The University of Montevallo will host an exhibition titled “Civil Rights Leaders Then and Now: Photographs by James ‘Spider’ Martin and Jonathan Purvis” Oct. 3–24 in The Gallery at Bloch Hall on the UM campus. An opening reception will be held Oct. 3 from 4:30 to 6:30 p.m.
The exhibition will feature the historic work of the late Spider Martin covering civil rights events in Alabama in the 1960s and contemporary portraits of four key leaders of these events by Jonathan Purvis.
Martin was a freelance photojournalist who worked regularly for The Birmingham News and other national publications in the 1960s. He is best known for his photographs of the voting rights marches from Selma to Montgomery in 1965, including those of Bloody Sunday at the Edmund Pettus Bridge. This exhibition includes many of his iconic images from the marches as well as the sequence of pictures taken as events unfolded.
Jonathan Purvis began his freelance documentary work while a student at the University of Montevallo. In 2007, he was the still photographer for a documentary film project on the Birmingham civil rights leader, the Rev. Fred Shuttlesworth, recording his return to Birmingham with visits to his former church, home and the 16th St. Baptist Church, site of the bombing that killed four girls in 1963. He also photographed for a documentary project on Amelia Boynton, one of the most active leaders in voting rights advocacy in Alabama, who suffered a beating on Bloody Sunday that is captured in Spider Martin’s sequential pictures. In 2011, Purvis photographed Ambassador Andrew Young for a project that brought him back to the Lorraine Motel in Memphis, where he was standing with Dr. Martin Luther King Jr. when he was assassinated. Purvis’ most recent photographs in the exhibition are from his portrait session with Congressman John Lewis in Atlanta after his participation in the 50th anniversary commemoration of the march on Washington.

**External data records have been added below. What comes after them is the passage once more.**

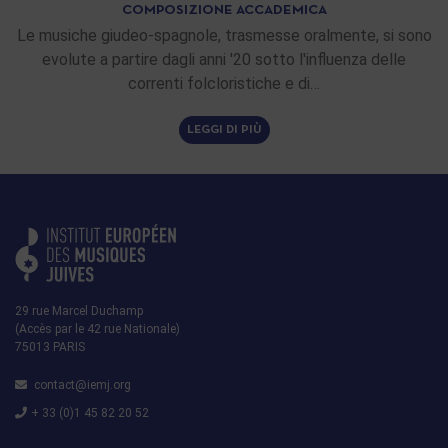
COMPOSIZIONE ACCADEMICA
Le musiche giudeo-spagnole, trasmesse oralmente, si sono
evolute a partire dagli anni '20 sotto l'influenza delle
correnti folcloristiche e di…
LEGGI DI PIÙ
29 rue Marcel Duchamp
(Accès par le 42 rue Nationale)
75013 PARIS
contact@iemj.org
+ 33 (0)1 45 82 20 52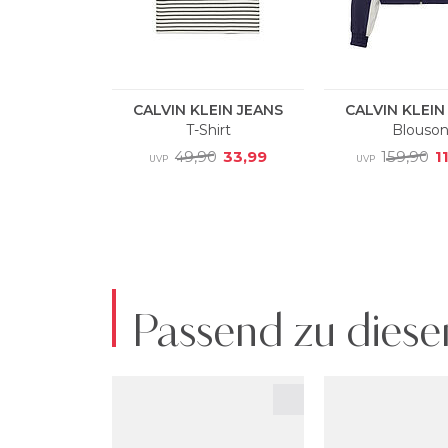
Passend zu diese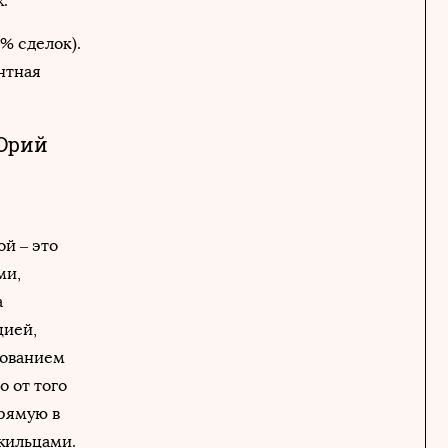
.
% сделок).
нтная
 Юрий
й – это
ми,
а
цией,
дованием
 от того
рямую в
 жильцами.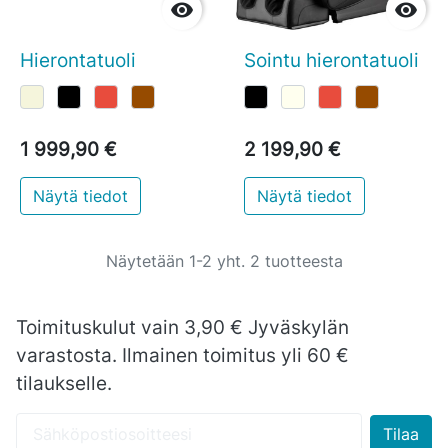


Hierontatuoli
Sointu hierontatuoli
1 999,90 €
2 199,90 €
Näytä tiedot
Näytä tiedot
Näytetään 1-2 yht. 2 tuotteesta
Toimituskulut vain 3,90 € Jyväskylän
varastosta. Ilmainen toimitus yli 60 €
tilaukselle.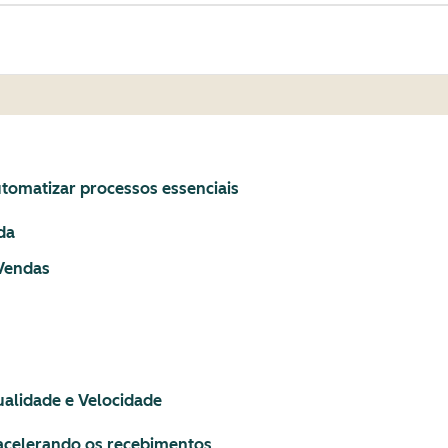
utomatizar processos essenciais
da
Vendas
ualidade e Velocidade
 acelerando os recebimentos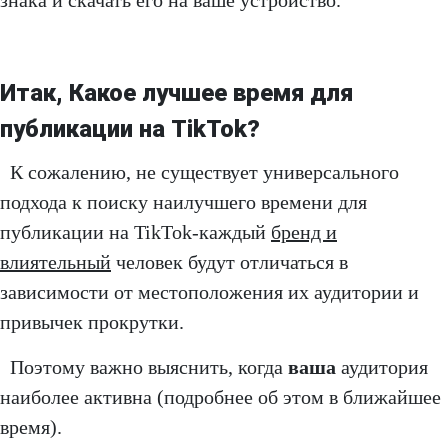
знака и скачать его на ваше устройство.
Итак, Какое лучшее время для
публикации на TikTok?
К сожалению, не существует универсального
подхода к поиску наилучшего времени для
публикации на TikTok-каждый
бренд и
влиятельный
человек будут отличаться в
зависимости от местоположения их аудитории и
привычек прокрутки.
Поэтому важно выяснить, когда
ваша
аудитория
наиболее активна (подробнее об этом в ближайшее
время).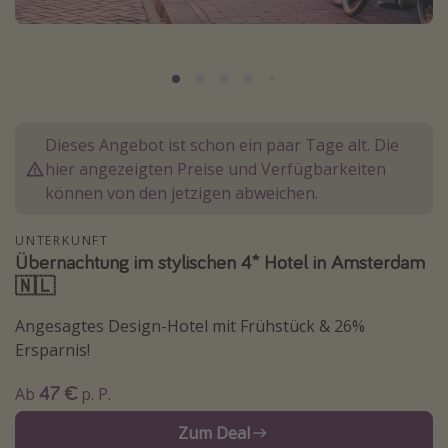
Normandie Urlaub
Goa Urlaub
St. Lucia Urlaub
Kefalonia Urlaub
Dieses Angebot ist schon ein paar Tage alt. Die
Krabi Urlaub
hier angezeigten Preise und Verfügbarkeiten
Tulum Urlaub
können von den jetzigen abweichen.
Sri Lanka Rundreise
UNTERKUNFT
Japan Rundreise
Übernachtung im stylischen 4* Hotel in Amsterdam
🇳🇱
Reisethemen
Angesagtes Design-Hotel mit Frühstück & 26%
Alle Reisethemen
Ersparnis!
Wellnessurlaub
47 €
Ab
p. P.
Disneyland Paris
Zum Deal
Roadtrips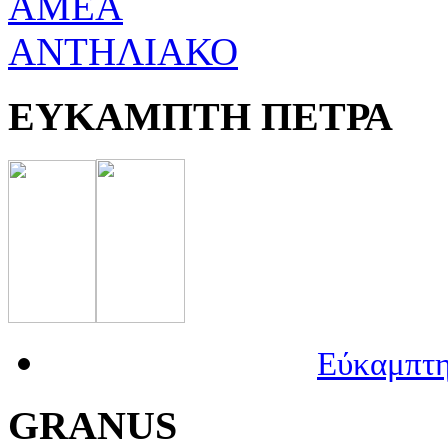
ΑΜΕΑ
ΑΝΤΗΛΙΑΚΟ
ΕΥΚΑΜΠΤΗ ΠΕΤΡΑ
Εύκαμπτη
GRANUS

In conjunction with this exhibition, a lecture and panel discussion, “Photography and the Civil Rights Movement,” will be presented Wednesday, Oct. 16, at 6:30 p.m., in the Merchants and Planters Bank Auditorium in Humanities Hall on the UM campus. Dr. Jessica Dallow, UAB associate professor of art history, whose research includes issues on race and representation, will lecture and serve on the panel. Additional panelists will include Dr. Wilson Fallin, UM professor of history and adviser to the president for minority affairs; Jonathan Purvis, a 2010 graduate of the University of Montevallo and freelance photographer; and artist Tracy Martin, daughter of Spider Martin and manager of his archive. The moderator will be Dr. Ruth Truss, UM professor of history and chair of the Department of Behavioral and Social Sciences. A reception will follow in The Gallery at Bloch Hall.